[Excerpted records]:
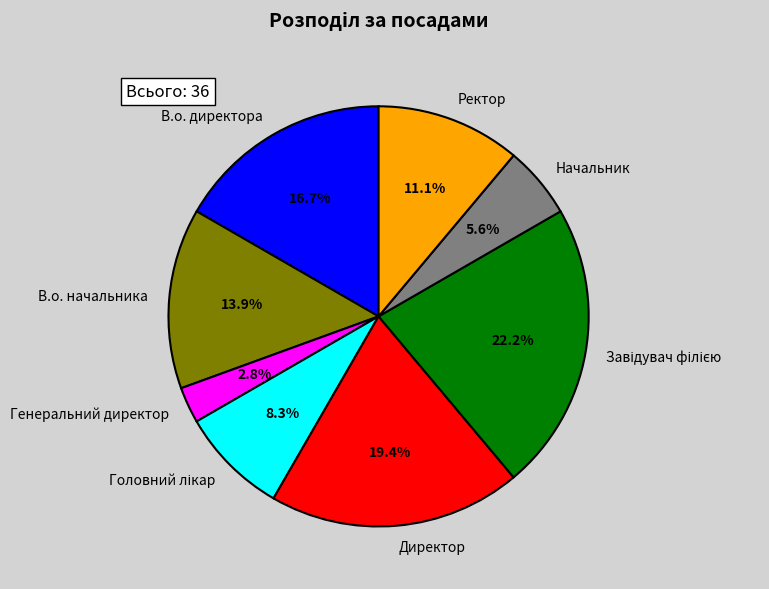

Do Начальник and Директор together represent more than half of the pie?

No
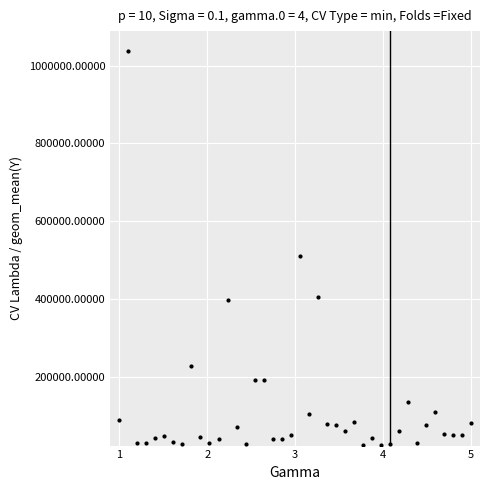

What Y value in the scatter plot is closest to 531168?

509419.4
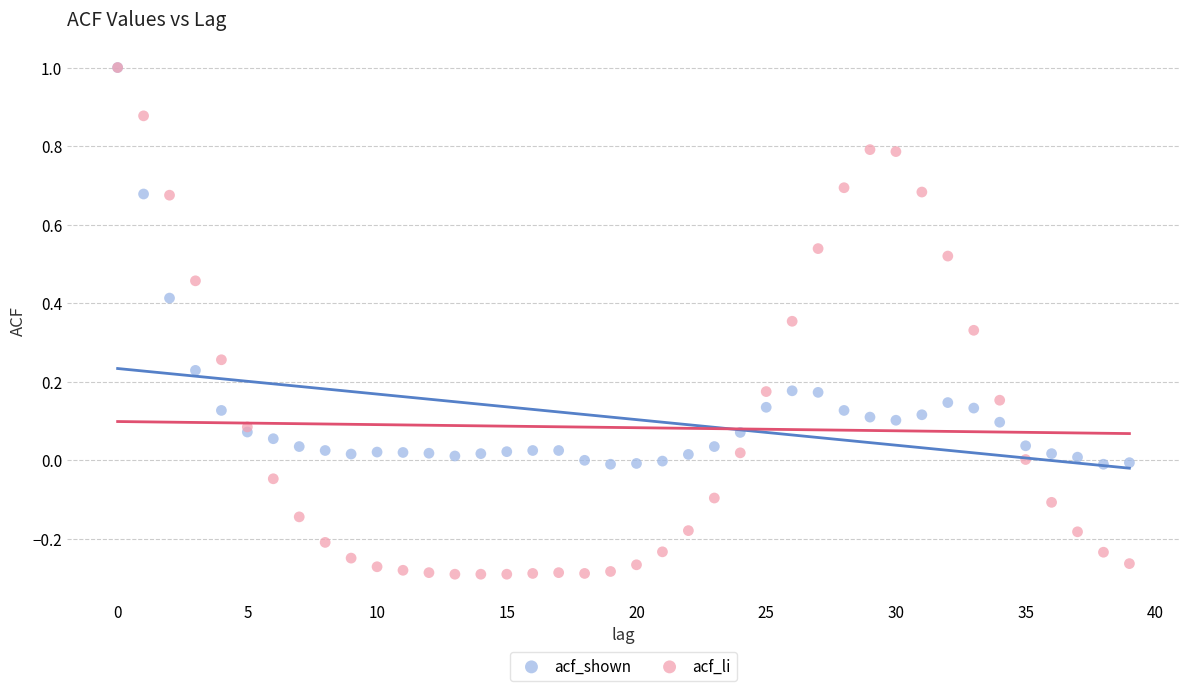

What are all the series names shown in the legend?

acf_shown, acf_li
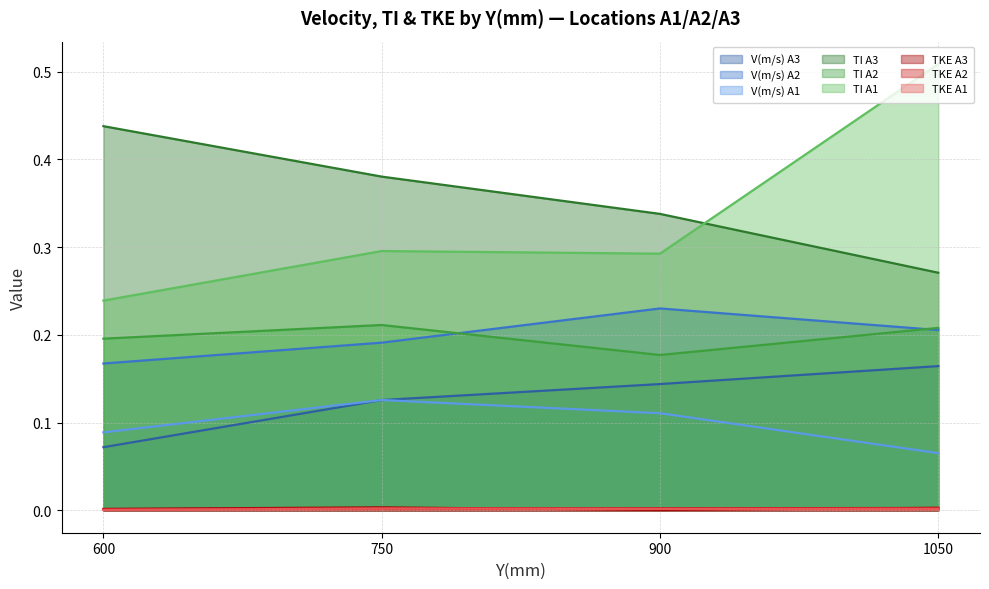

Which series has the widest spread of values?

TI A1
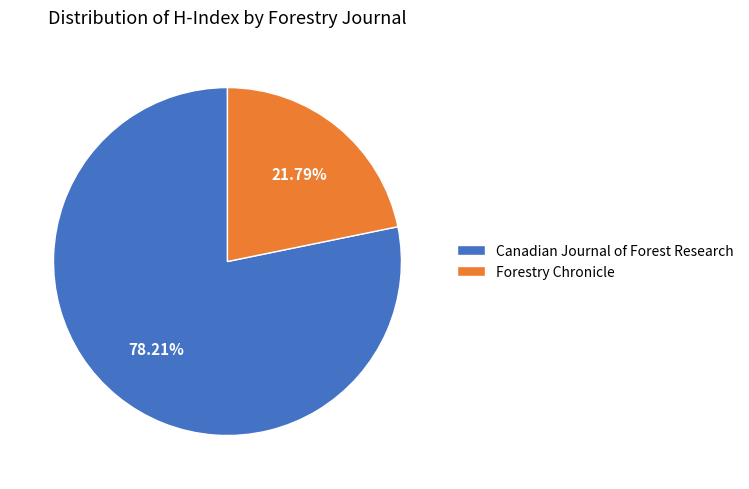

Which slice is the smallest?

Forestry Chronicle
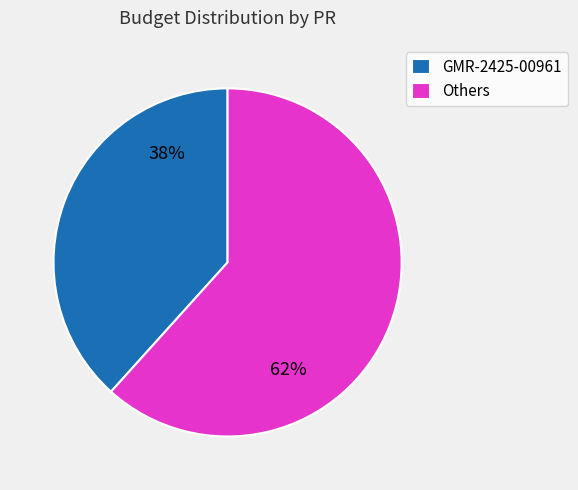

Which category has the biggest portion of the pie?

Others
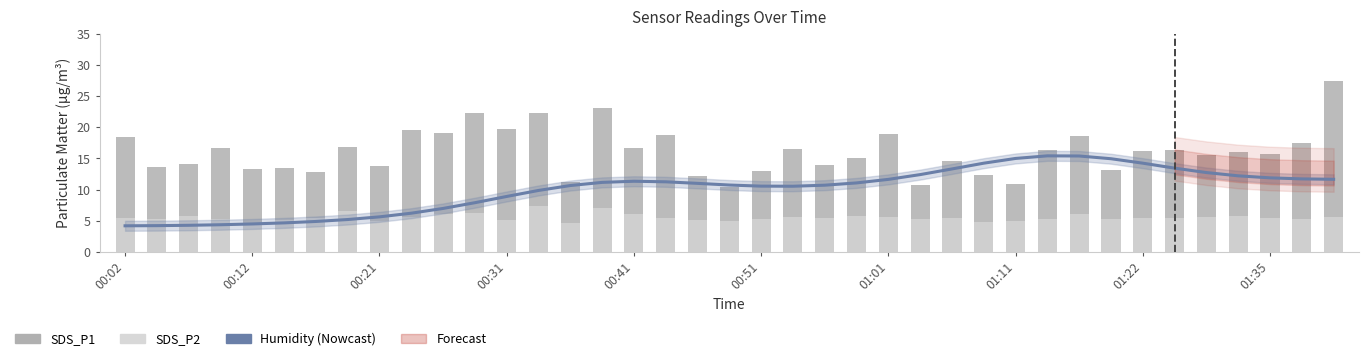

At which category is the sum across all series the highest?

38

[Directive]: Reproduce all of the rows above with every occurrence of "pie" replaced by "circle chart", leaving everything else unchanged. Omit the picture lines from your version.

[Result of this task]:
Do Начальник and Директор together represent more than half of the circle chart?

No

What Y value in the scatter plot is closest to 531168?

509419.4

What are all the series names shown in the legend?

acf_shown, acf_li

Which series has the widest spread of values?

TI A1

Which slice is the smallest?

Forestry Chronicle

Which category has the biggest portion of the circle chart?

Others

At which category is the sum across all series the highest?

38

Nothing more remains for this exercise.